ADHD Love Languages: Part Two

Cracking the Love Code: Neurodivergent Love Languages Revealed

Awareness

Creating and sustaining meaningful connections is akin to tending a vibrant garden. Just as a garden thrives with a diverse array of flowers, expressing love through various gestures and actions allows our relationships to blossom.

Perhaps unsurprisingly, though, neurodivergent folks tend to put their own spin on showing affection, which often means their garden goes unnoticed or misunderstood.

In this article, we will explore the five love languages, how they may differ for neurodivergent folks, and how to foster deeper understanding so that every “garden” may be appreciated.

The 5 Love Languages

Just as a gardener carefully selects and plants seeds according to their personal taste and needs, everyone plants different seeds of love in relationships. By diversifying our expressions of love–our love languages–we create a rich foundation for strong and flourishing connections.

In short, the idea behind love languages is that individuals give and receive love in different ways. Recognizing and understanding these differences can improve communication and strengthen relationships.

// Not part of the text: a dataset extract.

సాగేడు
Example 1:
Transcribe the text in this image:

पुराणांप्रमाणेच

Traditionally, the five love languages are defined as:

  1. Physical Touch: Cuddling, hugs, holding hands, kissing, sex, etc.
  2. Quality Time: Any meaningful time (aka, without phones or other distractions) spent together. Making eye contact, being present and focusing undivided attention on each other
  3. Words of Affirmation: Compliments, praise, gratitude, and support through words - whether written or spoken (love notes, sweet texts, etc.)
  4. Gifts: For those who like to give and receive gifts as a form of love, it often isn’t about monetary value! What really matters here is that the gift is meaningful; that you spend the time and effort to choose something that shows you pay attention to them, and know what brings them joy.
  5. Acts of Service: Anything you do for the other person to show that you care and appreciate them. Household chores, making sure their gas tank is full, starting the car for them before work on a cold day, etc.

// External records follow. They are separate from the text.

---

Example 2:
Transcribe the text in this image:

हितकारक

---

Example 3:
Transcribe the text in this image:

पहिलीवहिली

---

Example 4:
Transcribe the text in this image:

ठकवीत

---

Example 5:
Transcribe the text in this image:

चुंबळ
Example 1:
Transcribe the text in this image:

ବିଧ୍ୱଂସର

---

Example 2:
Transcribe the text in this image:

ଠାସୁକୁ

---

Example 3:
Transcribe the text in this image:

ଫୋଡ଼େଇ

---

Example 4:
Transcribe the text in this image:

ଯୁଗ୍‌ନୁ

Neurodivergent Love Languages

The following are some of the ways that neurodivergent individuals may express love. You may notice that several of these are actually quite similar to the five traditional love languages; however, there are key differences. Here are the five neurodivergent love languages, and what they actually mean:

Please Crush My Soul Back Into My Body

Deep pressure can be extremely soothing - not only for neurospicy folks, but we tend to enjoy and need it more than neurotypical people. The deep pressure from a tight hug, a weighted blanket, etc., helps produce feel-good hormones, such as oxytocin, serotonin, and dopamine, and decreases stress hormones like cortisol.

Parallel Play

This is, in essence, spending time together in the same space doing your own thing. For example, one person reads while the other plays a video game. Many neurodivergent people have very different energy and stimulation needs, and therefore tend to need more alone time and personal space to recharge and reduce overstimulation. If a neurodivergent person allows you into their space while they are resting, it’s a sign of trust and comfort, as if to say, “I trust that you’ll respect my need to not interact. Being around you doesn’t drain my energy, and is soothing/comforting.”

Infodumping

Many neurodiverse folks have special interests - topics that they are extremely passionate about, and can talk about at great length and in great detail. However, in many spaces we’re shamed - either for being so intensely interested in a ‘strange’ topic, or for talking so much about it. Thus, infodumping is a sign of great trust and comfortability in the listener.

“I found this cool rock/button/leaf/etc and thought you would like it”

Also referred to as Penguin Pebbling, after the behavior of several penguin species that ‘gift’ their mates with pebbles to build their nests, this love language is all about showing the recipient that we care because we were thinking about them. It’s really very similar to the traditional love language of gifting, with the main difference being the type of gift - something small, often of little to no monetary value, that demonstrates an appreciation for the unique relationship and connection.

Support Swapping

Certain tasks can be particularly difficult for neurodivergent individuals to complete. The specific tasks vary greatly from person to person. However, for some reason, the same task may be quite easy to do when performing it for someone else. For example, let’s say making a phone call to schedule a doctor’s appointment may be incredibly difficult for Jane. However, she finds it easy to schedule an appointment for her partner. Support swapping is, in essence, identifying those tasks each person struggles with most, and ‘swapping’ by performing those tasks for each other.

Wrapping It Up

Just as a well-tended garden brings beauty and joy, nurturing our connections through diverse expressions of love fosters strong and fulfilling relationships. If you have a neurodivergent friend, family member, or partner, it’s important to recognize that they may express their love in a different way. The more you can speak with the person about each of your preferred love languages - whether the traditional types, or the neurodivergent types - the better you’ll both learn how to communicate your affection and care for the other.